⟨

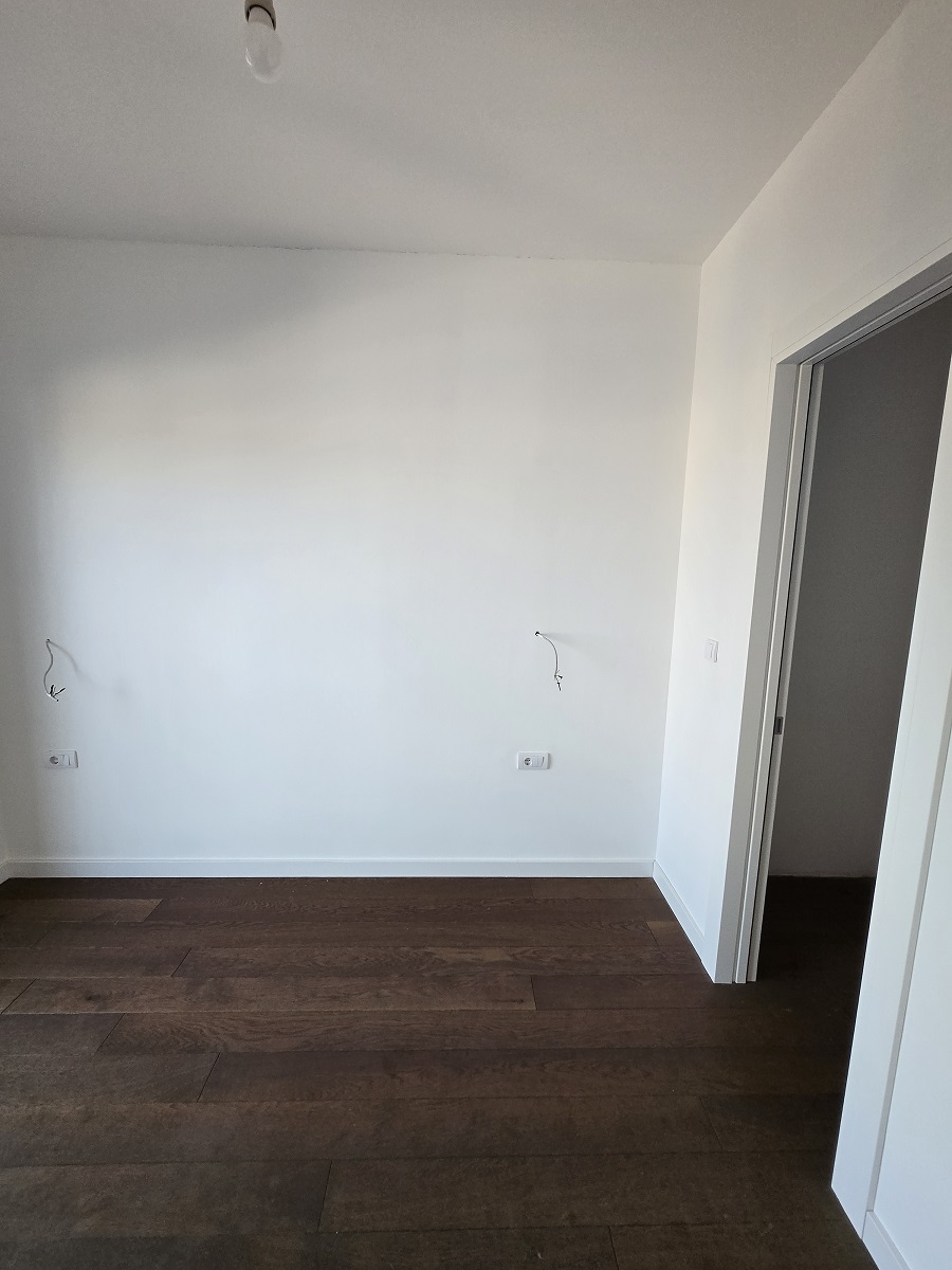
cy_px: 635
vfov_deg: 106.2
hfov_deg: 89.9
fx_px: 477
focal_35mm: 13
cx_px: 476
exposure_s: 1/100
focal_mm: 1.7
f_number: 2.2
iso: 125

⟩

(Task requirements) Your job is to reproduce the material exactly. Keep pictures out of it.

(Exercise solution)
cy_px: 635
vfov_deg: 106.2
hfov_deg: 89.9
fx_px: 477
focal_35mm: 13
cx_px: 476
exposure_s: 1/100
focal_mm: 1.7
f_number: 2.2
iso: 125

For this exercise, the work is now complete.